» TASK INSTRUCTIONS
**A.** In the post about permutations and Cartesian products, translate this sentence into Spanish: "For ranges, we don't care about eliminating duplicates like 2/4 = 1/2, since we want all possible pairs."
**B.** List every ordered pair written out in the table row that ends the post about permutations and Cartesian products.
**C.** For each statement, answer yes or no based on the post about permutations and Cartesian products, and quote the words that decide it. (i) The naïve implementation of Cartesian product works well with infinite ranges. (ii) The proposed next_even_permutation is meant for ranges without duplicate elements. (iii) The proposal wants duplicates such as 2/4 = 1/2 removed from the enumeration.

» READING TEXT
######

If there is any interest in next_permutation, I'd also like to propose a
next_even_permutation for ranges without duplicate elements. There is a
simple way of extending Narayana Pandita's in-place algorithm for
enumerating all permutations such that only even permutations are
returned.

//

Also, I'm interested in Cartesian products of n ranges. Cartesian
products tend to be too long to explicitly construct, so it lends itself
perfectly to a range interface where the elements of the product are
computed on the fly.

Now I saw in the dlang.org search results that Cartesian products have
been discussed before, but got roadblocked because the naïve
implementation of Cartesian product (simply enumerate the first range,
then popFront the second range when the first runs out and gets restored
to the initial .save point, etc.) doesn't lend itself well to infinite
ranges.

Here's my proposed solution: we can use a trick that mathematicians use
in set theory to prove that the cardinality of the rationals is equal to
the cardinality of the natural numbers. Make a table of infinite width
and height, with rows representing one copy of the natural numbers and
columns another copy, then enumerate all elements by enumerating
diagonals. This produces a one-to-one correspondence between the natural
numbers and pairs of natural numbers, of which the rationals are a
subset (thus one has |N| ≤ |Q| ≤ |N|, proving that |N| = |Q|). For
ranges, we don't care about eliminating duplicates like 2/4 = 1/2, since
we want all possible pairs. So the infinite table looks like:

	(0,0) (1,0) (2,0) (3,0) (4,0) ...

######

» DATA PROVIDED
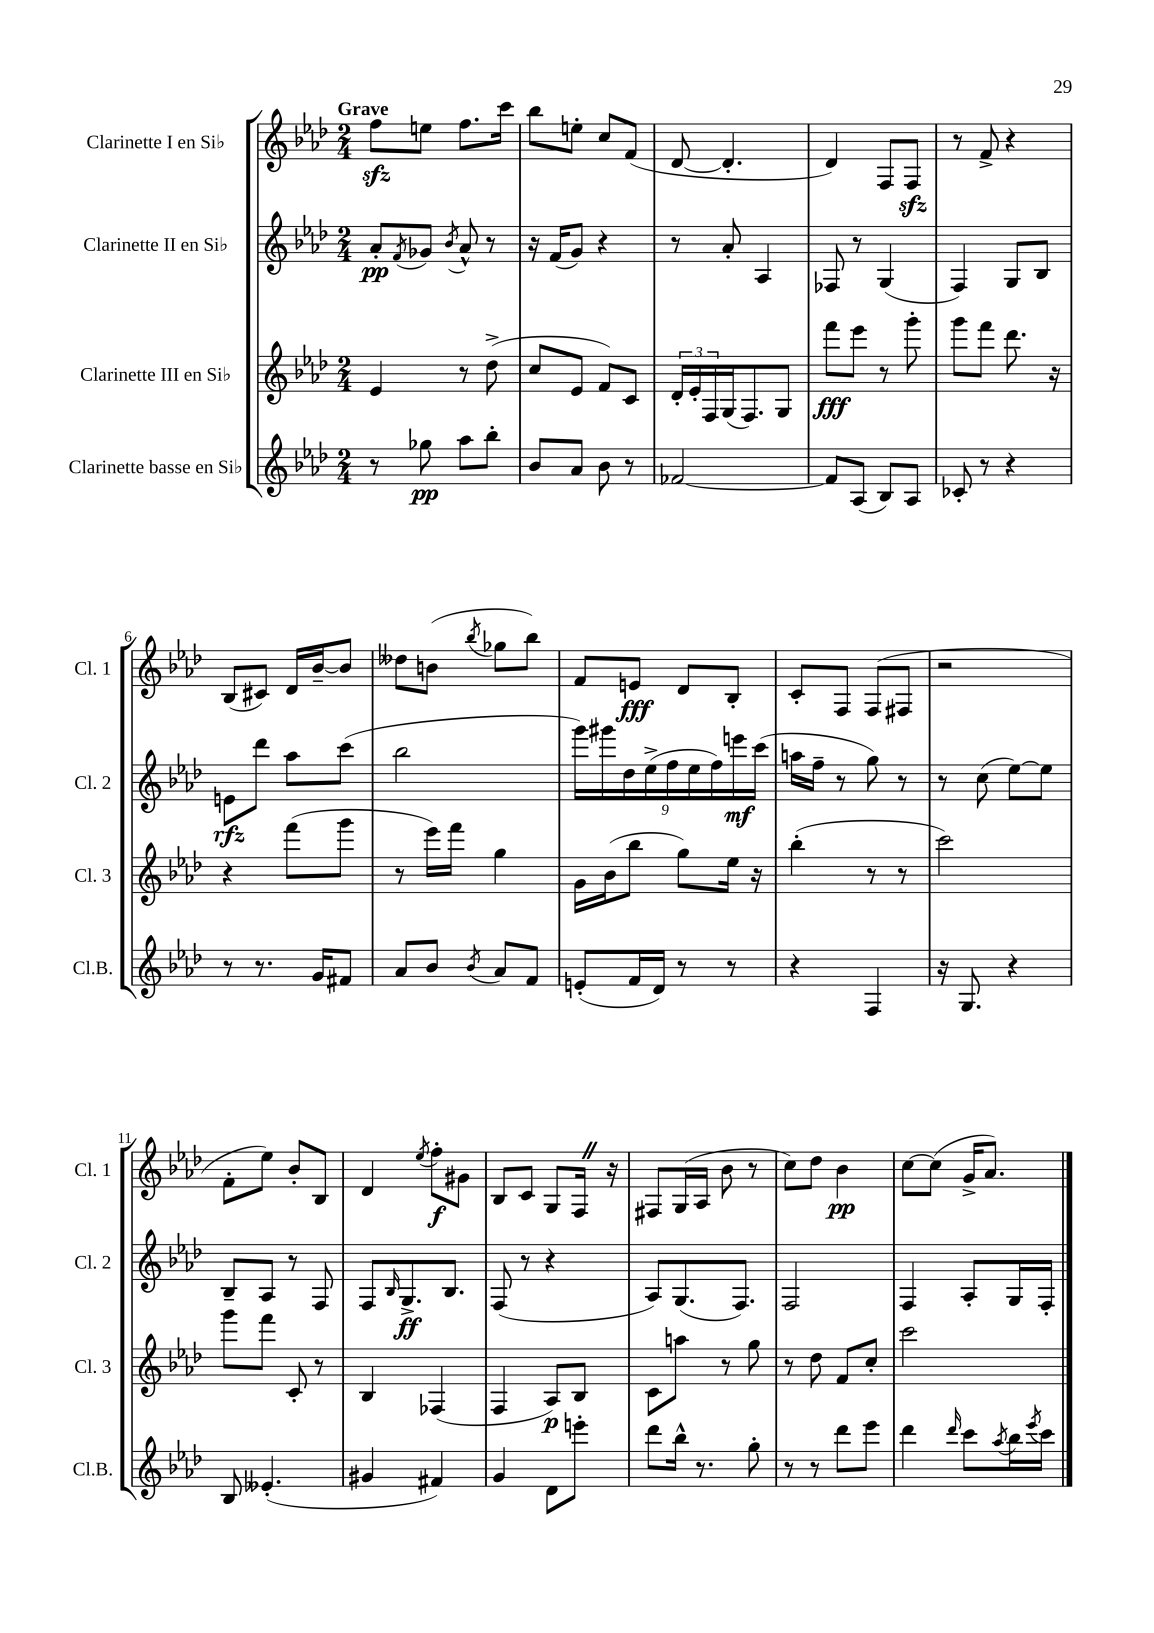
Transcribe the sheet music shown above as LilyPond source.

######

» OUTPUTS BY TASK
**A.** Para los rangos, no nos importa eliminar duplicados como 2/4 = 1/2, ya que queremos todos los pares posibles.

**B.** (0,0), (1,0), (2,0), (3,0), (4,0)

**C.**
(i) No: "doesn't lend itself well to infinite ranges"
(ii) Yes: "next_even_permutation for ranges without duplicate elements"
(iii) No: "we don't care about eliminating duplicates like 2/4 = 1/2"